The story takes its time to trip its way over themes and ideas that have been rehashed before, without adding anything new to the conversation. The novel wants to argue that technology can only create the illusion of human connection and is not a true replacement. It argues this through music. To this novel, to these characters, music is something that must be experienced to be truly understood and appreciated. That’s why, when offered the chance to have her music career back in the form of a holographic performance, Luce initially turns it down. To her, music cannot truly connect with another person if it’s not performed live. This entire idea ends up being the center around Rosemary’s character arc. At first, she thinks she can live her life with the virtual disconnection because it’s all she’s ever known. Then, by going to these illegal live shows, she begins to believe that there’s no way the virtual concerts can be a substitute. Those listening hear something in the music. They feel something in the music. Supposedly that something is human connection. However, for a book about music and the way it’s supposed to connect people, the writing never really lets the music exist beyond vague descriptions. Whatever it is they feel or hear goes undefined. Yes, there are mentions of somebody singing or a guitar being played.
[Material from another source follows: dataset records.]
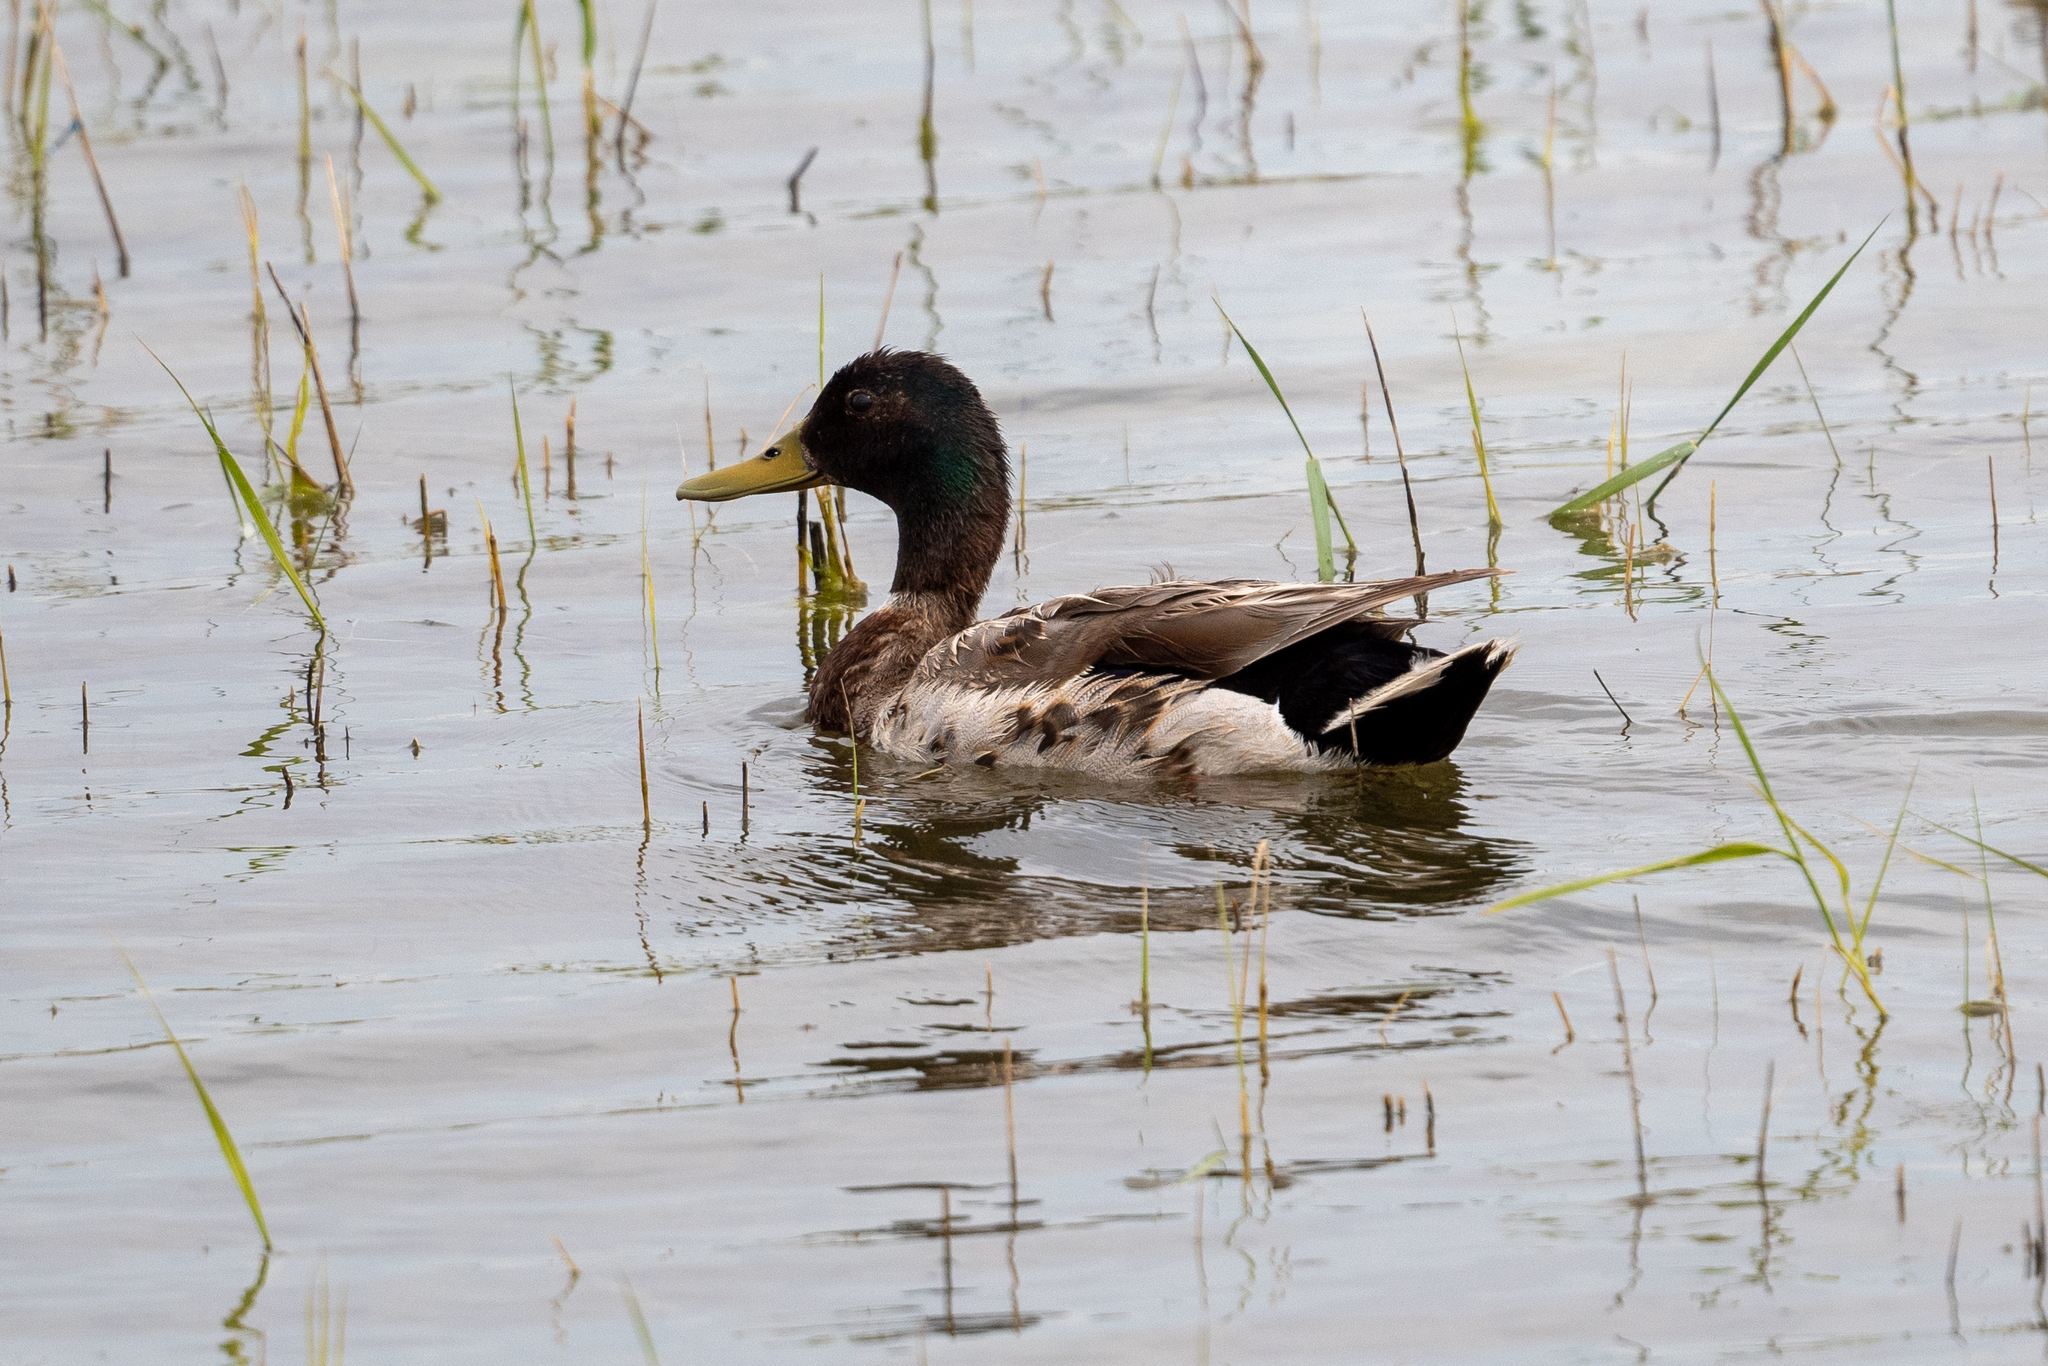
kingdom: Animalia
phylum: Chordata
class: Aves
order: Anseriformes
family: Anatidae
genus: Anas
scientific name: Anas platyrhynchos
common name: Mallard
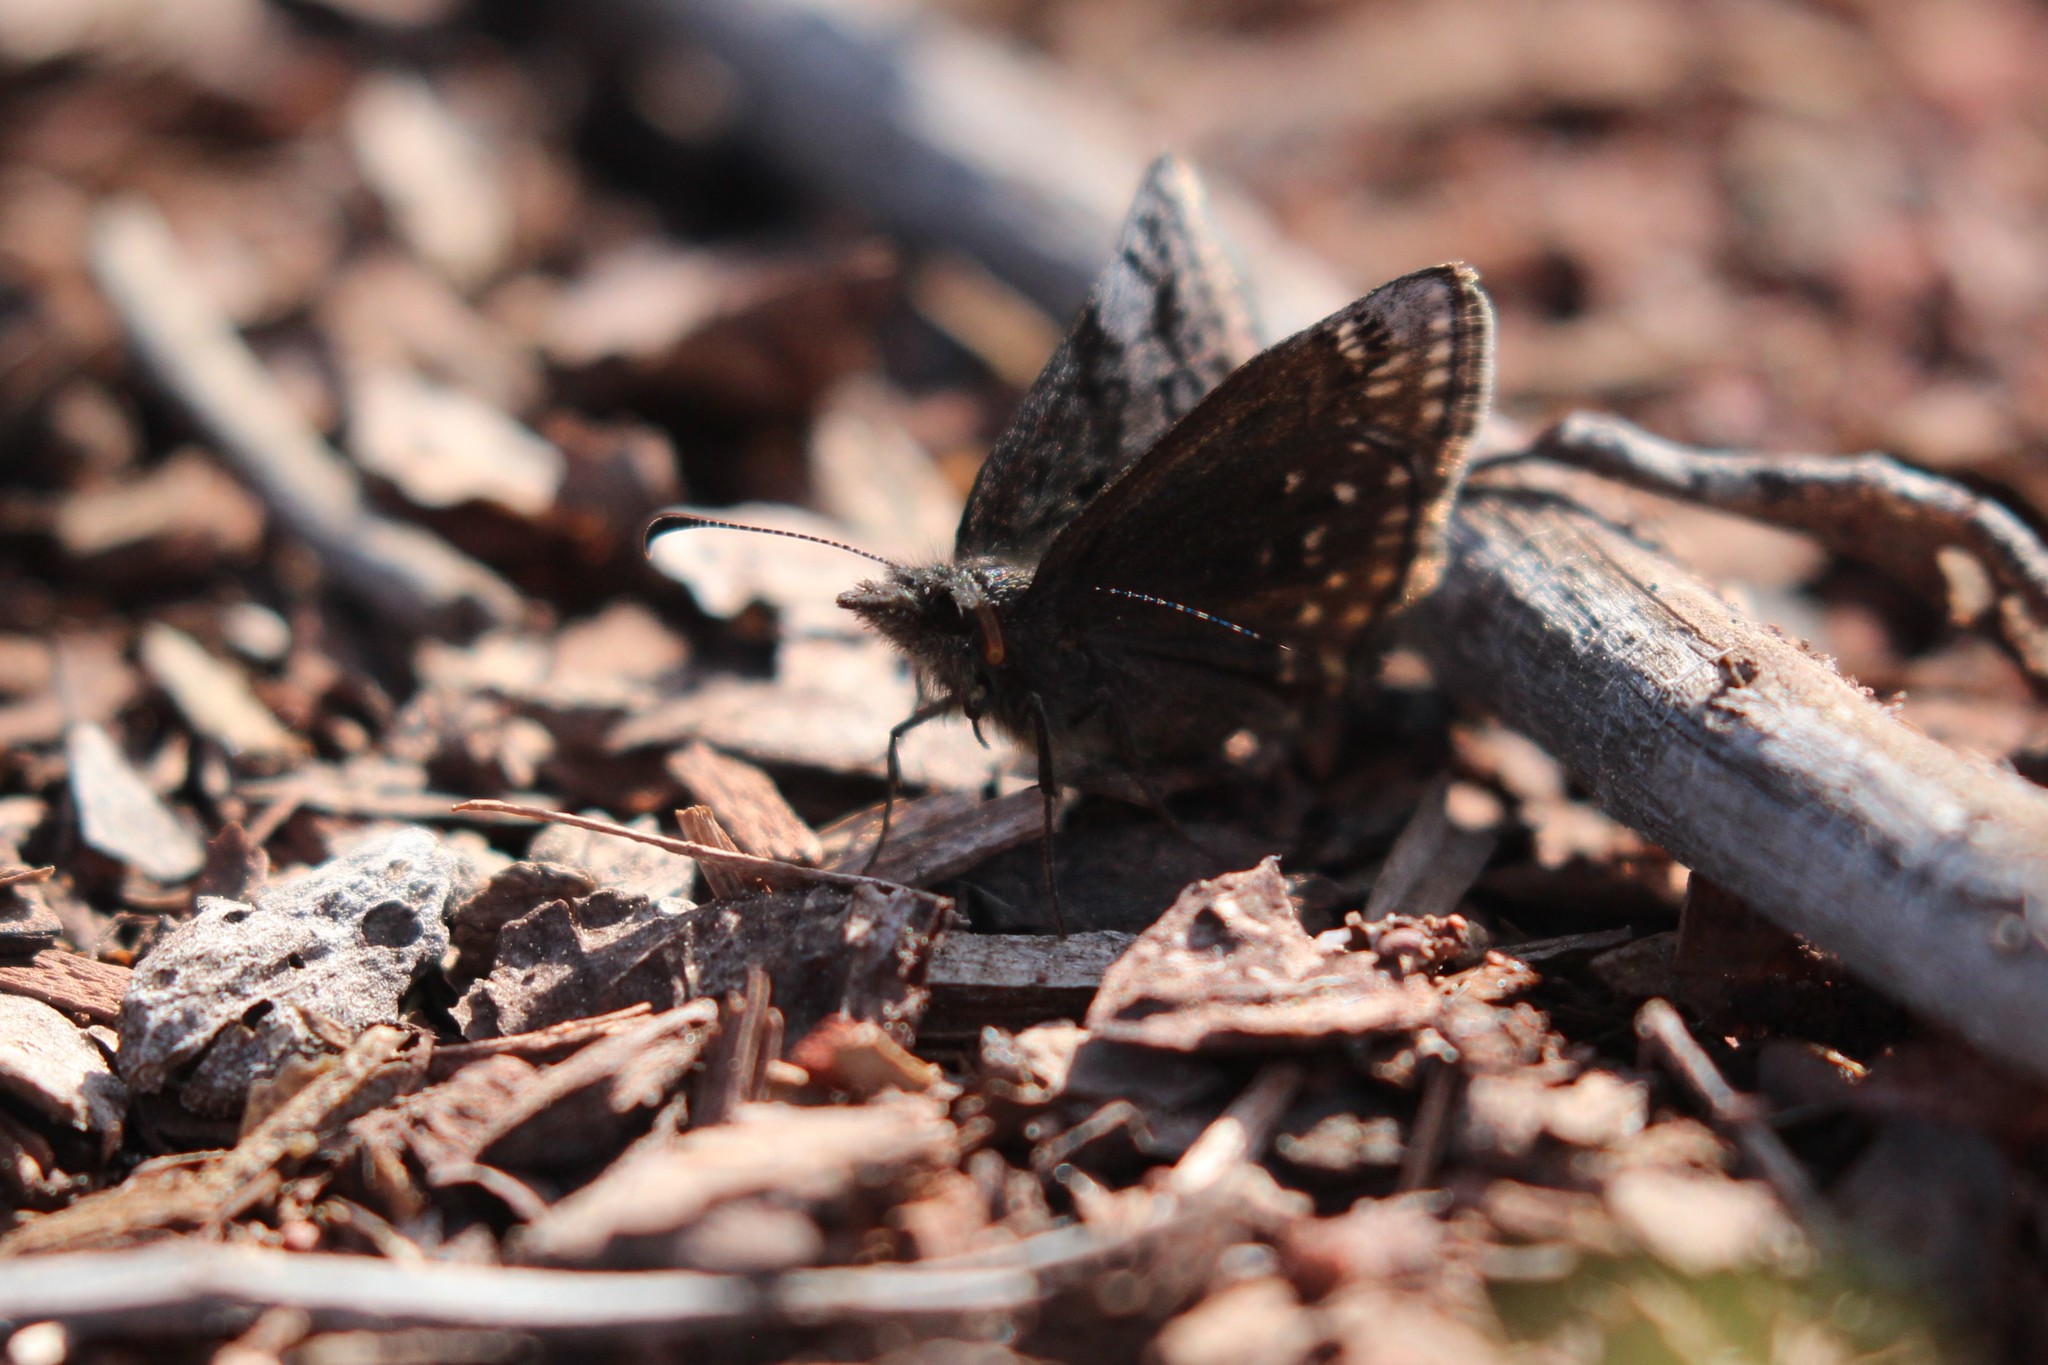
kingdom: Animalia
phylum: Arthropoda
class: Insecta
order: Lepidoptera
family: Hesperiidae
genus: Erynnis
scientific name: Erynnis icelus
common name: Dreamy duskywing
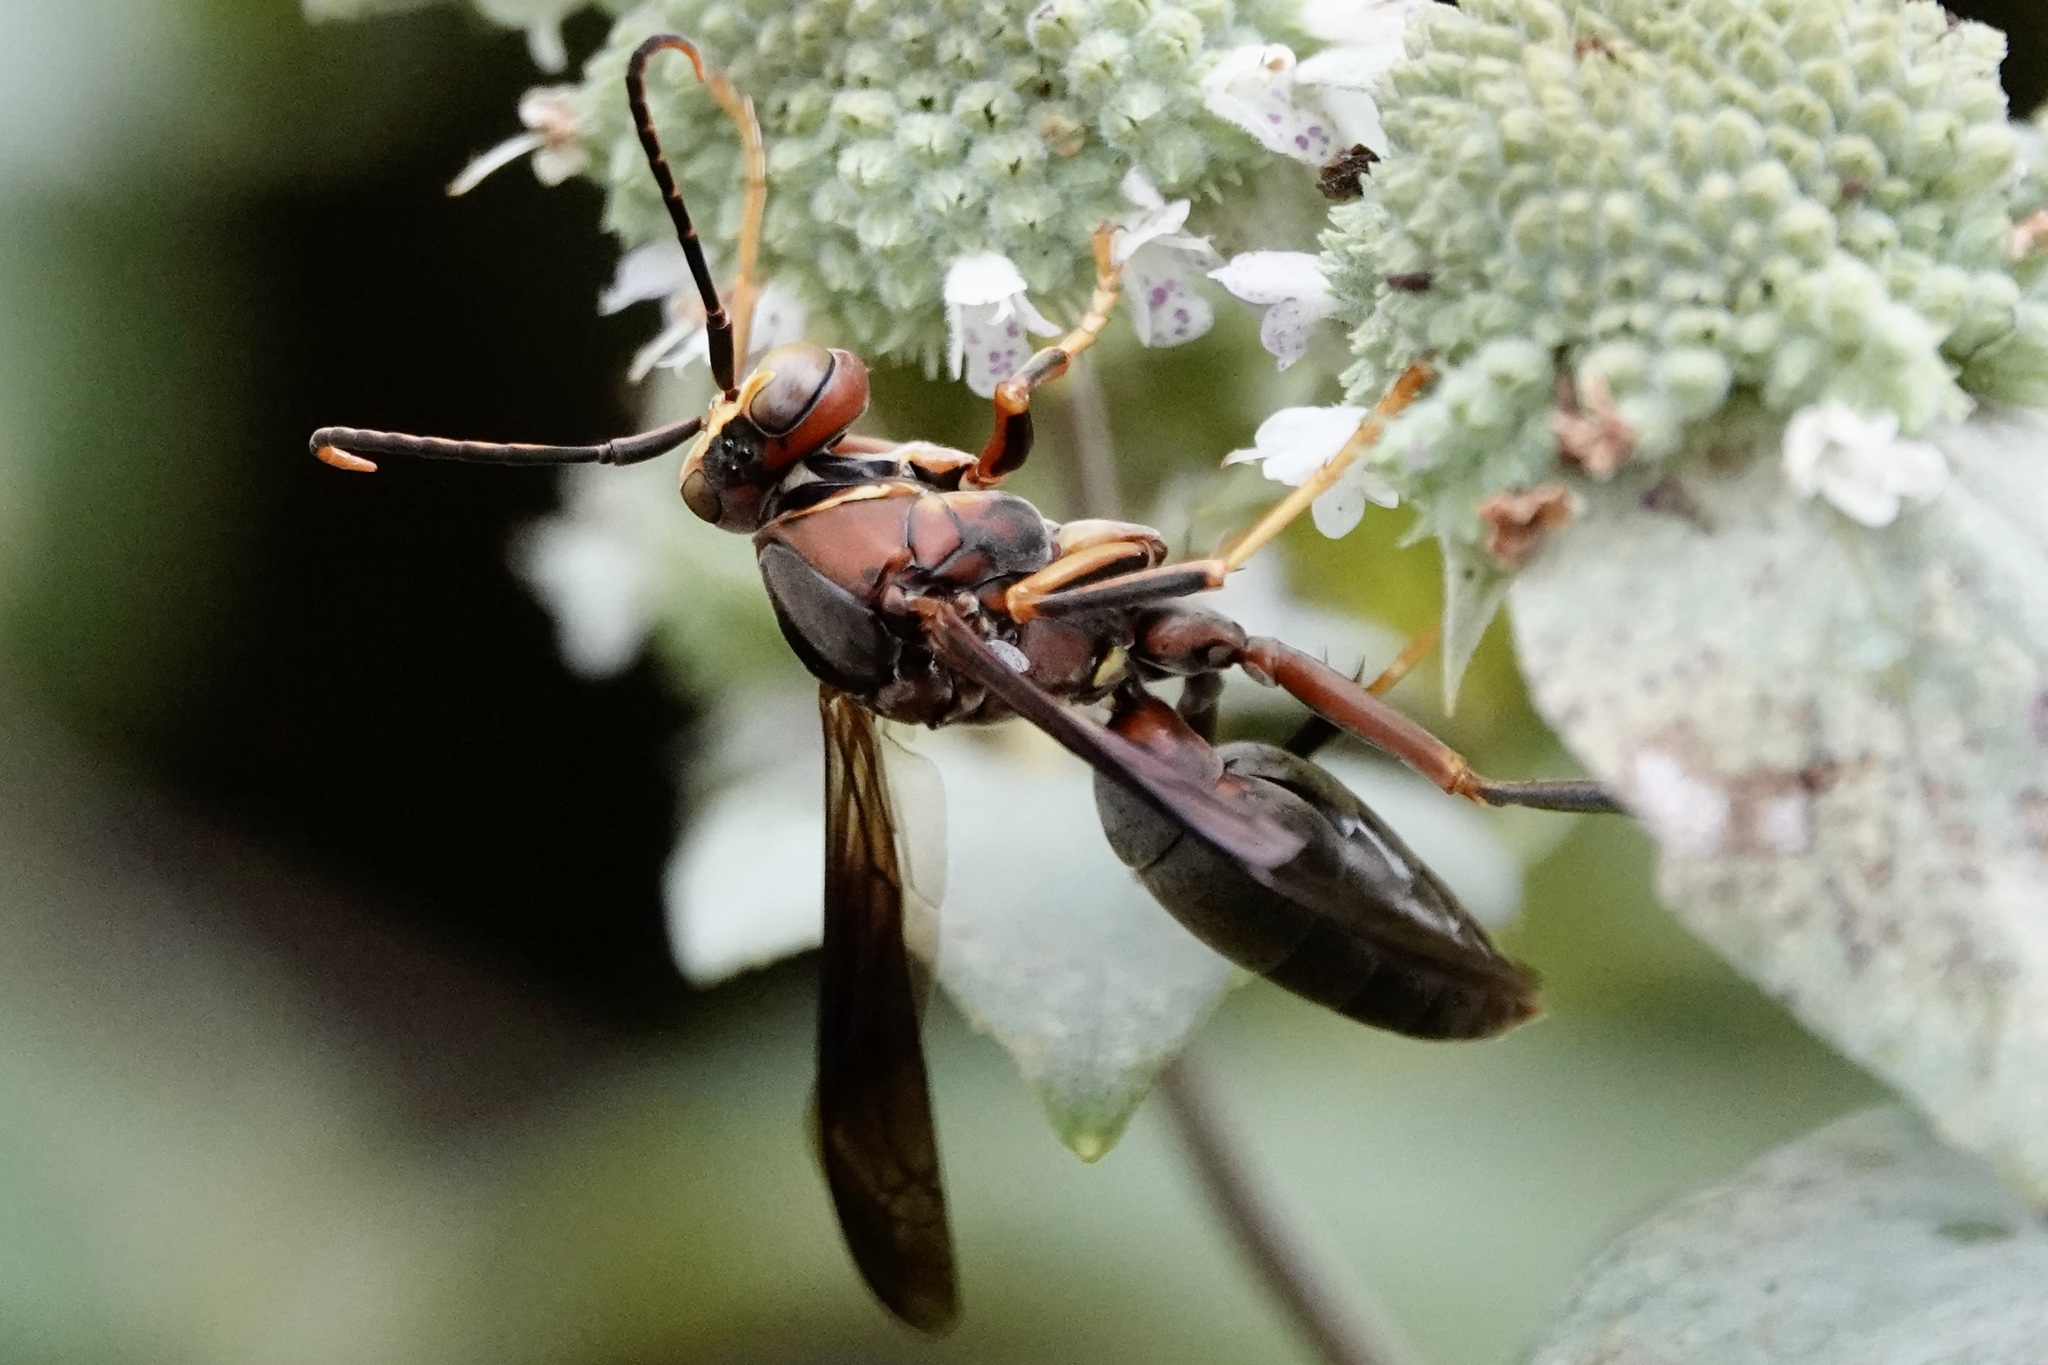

Yes, it is definitely stated that songs are performed, but there are very few descriptions of how the music is played or what it is about the song being sung that gives it the ability to connect. We’re only ever told that music affects those listening, but almost never how it manages to do that. This book hits you over the head with the argument that technology is no replacement for real life, that music is something that must be experienced in person to be understood, but it barely explores why that is. With only repetition and no exploration, with the music always so vague and undefined, the argument falls flat. The only thing that truly sets this novel apart from others is its timing.

A Song for a New Day was published last September—before COVID and everything else that has happened in 2020. It is jarring to read this, now, in our own After when we can’t have large gatherings and our interactions must be virtual in order to protect ourselves and our loved ones. It makes the novel feel less like speculation, but an eventuality. A Song for a New Day managed to stumble its way into relevance only because its world is one that we may well be about to live in. The novel is not really interested in exploring its plague-ravaged world and, because of that, the characters treat their day-to-day as normal. This novel, unintentionally, gives us a window into a not-so-unlikely near future. It’s enough to make you take a step back and wonder: is this really what we’re facing? How are we going to connect? And it’s enough to make you hope that maybe it will be something as simple as music that will keep us together, even if the novel itself cannot manage to connect its music in writing.